GitLab CI outage
Incident Report for Appirio
Postmortem

Appirio uses a hosted instance of GitLab to which we don’t have direct admin access. Our primary CI job runner ran out of disk space causing CI jobs to fail.

We responded by creating another CI runners on the same hosted service, but this runner encountered errors that indicated a misconfiguration that we couldn’t fix without admin access.

Our hosted service provider has reduced their SLA to 1 business day, and they did not respond to this High Severity incident as quickly as they have in the past.

After the incident had persisted for several hours without a response from the service provider, we decided to create a CI runner on a separate service that we had admin access to. That resolved the outage.

Our plan for some time has been to move to a fully self-hosted GitLab instance, and this outage gives us additional motivation for that.

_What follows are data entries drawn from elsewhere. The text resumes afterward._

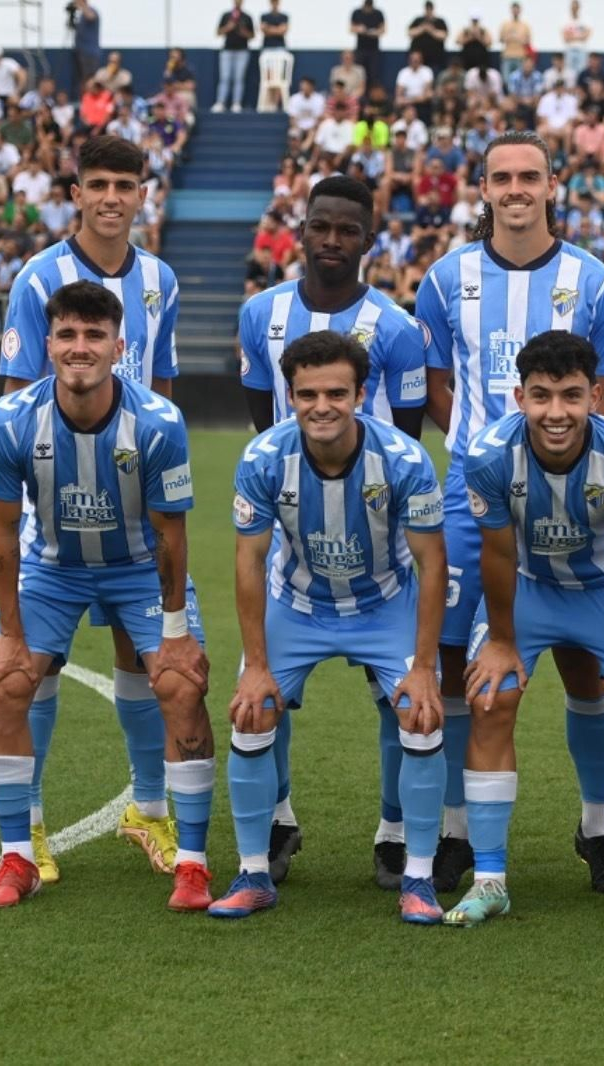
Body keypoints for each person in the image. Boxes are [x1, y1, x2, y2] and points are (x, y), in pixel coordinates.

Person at [416, 130, 604, 898]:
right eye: (501, 177)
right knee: (460, 663)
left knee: (589, 667)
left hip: (575, 497)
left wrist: (561, 457)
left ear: (554, 185)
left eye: (530, 176)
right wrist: (484, 450)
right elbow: (435, 383)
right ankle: (454, 831)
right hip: (469, 495)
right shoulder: (446, 279)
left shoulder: (595, 280)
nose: (516, 188)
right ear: (482, 188)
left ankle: (598, 826)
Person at [0, 280, 215, 912]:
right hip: (52, 569)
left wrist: (174, 629)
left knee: (181, 684)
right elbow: (0, 532)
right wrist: (9, 630)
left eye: (94, 336)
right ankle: (17, 856)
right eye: (68, 335)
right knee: (6, 682)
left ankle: (192, 864)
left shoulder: (158, 423)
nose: (80, 348)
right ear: (48, 344)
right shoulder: (10, 418)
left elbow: (170, 536)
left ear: (119, 347)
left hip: (137, 566)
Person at [0, 136, 189, 886]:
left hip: (137, 516)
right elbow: (16, 395)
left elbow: (163, 388)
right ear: (75, 192)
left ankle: (147, 809)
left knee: (140, 659)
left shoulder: (161, 279)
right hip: (54, 512)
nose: (112, 197)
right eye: (98, 184)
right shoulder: (38, 277)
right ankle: (31, 828)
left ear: (145, 193)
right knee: (32, 670)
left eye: (126, 184)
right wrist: (26, 506)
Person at [211, 330, 447, 921]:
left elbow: (432, 562)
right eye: (307, 393)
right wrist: (257, 667)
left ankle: (418, 878)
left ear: (362, 394)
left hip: (384, 602)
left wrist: (423, 668)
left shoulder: (404, 459)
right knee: (251, 710)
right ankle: (253, 873)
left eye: (336, 393)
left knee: (418, 718)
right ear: (289, 396)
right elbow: (248, 561)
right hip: (297, 604)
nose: (322, 406)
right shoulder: (264, 458)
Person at [238, 174, 432, 889]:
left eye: (347, 230)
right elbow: (264, 419)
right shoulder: (260, 315)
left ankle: (393, 832)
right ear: (302, 229)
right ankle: (279, 818)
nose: (331, 240)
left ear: (368, 240)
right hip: (295, 538)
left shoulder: (399, 329)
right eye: (321, 225)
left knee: (401, 697)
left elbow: (405, 438)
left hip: (382, 547)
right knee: (263, 694)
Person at [447, 330, 604, 930]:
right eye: (542, 396)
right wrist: (499, 641)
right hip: (528, 587)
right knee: (490, 697)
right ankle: (489, 877)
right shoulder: (489, 455)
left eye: (571, 396)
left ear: (596, 397)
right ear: (519, 396)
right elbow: (495, 555)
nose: (556, 412)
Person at [214, 1, 256, 113]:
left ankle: (236, 103)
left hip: (242, 51)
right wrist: (229, 27)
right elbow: (218, 32)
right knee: (225, 77)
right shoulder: (226, 15)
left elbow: (252, 35)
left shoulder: (247, 17)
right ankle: (220, 102)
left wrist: (243, 31)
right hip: (227, 51)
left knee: (239, 78)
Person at [71, 0, 103, 96]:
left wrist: (81, 5)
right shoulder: (81, 16)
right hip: (80, 52)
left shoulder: (92, 11)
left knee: (90, 79)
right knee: (82, 81)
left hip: (90, 53)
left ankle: (92, 100)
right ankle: (84, 100)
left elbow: (91, 16)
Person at [409, 2, 450, 73]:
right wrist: (422, 28)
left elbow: (444, 35)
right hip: (420, 58)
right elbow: (410, 32)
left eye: (430, 9)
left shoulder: (440, 21)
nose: (428, 11)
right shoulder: (418, 20)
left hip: (436, 58)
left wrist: (431, 30)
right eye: (427, 9)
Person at [562, 0, 592, 83]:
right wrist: (579, 36)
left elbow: (586, 36)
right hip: (569, 50)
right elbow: (565, 37)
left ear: (579, 7)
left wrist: (572, 36)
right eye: (572, 6)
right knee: (569, 73)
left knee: (582, 71)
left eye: (576, 6)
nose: (574, 8)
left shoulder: (585, 20)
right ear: (570, 8)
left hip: (581, 50)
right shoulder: (565, 20)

In addition, we are now running multiple redundant CI runners to provide failover support.

Posted Apr 12, 2019 - 01:28 EDT

Resolved
This incident has been resolved. We apologize for the disruption and are looking at ways to prevent this in future.
Posted Apr 12, 2019 - 01:27 EDT
Investigating
Our GitLab CI runners are currently failing. We have escalated this issue and will resolve it as soon as possible.
Posted Apr 11, 2019 - 19:29 EDT
This incident affected: Appirio DX.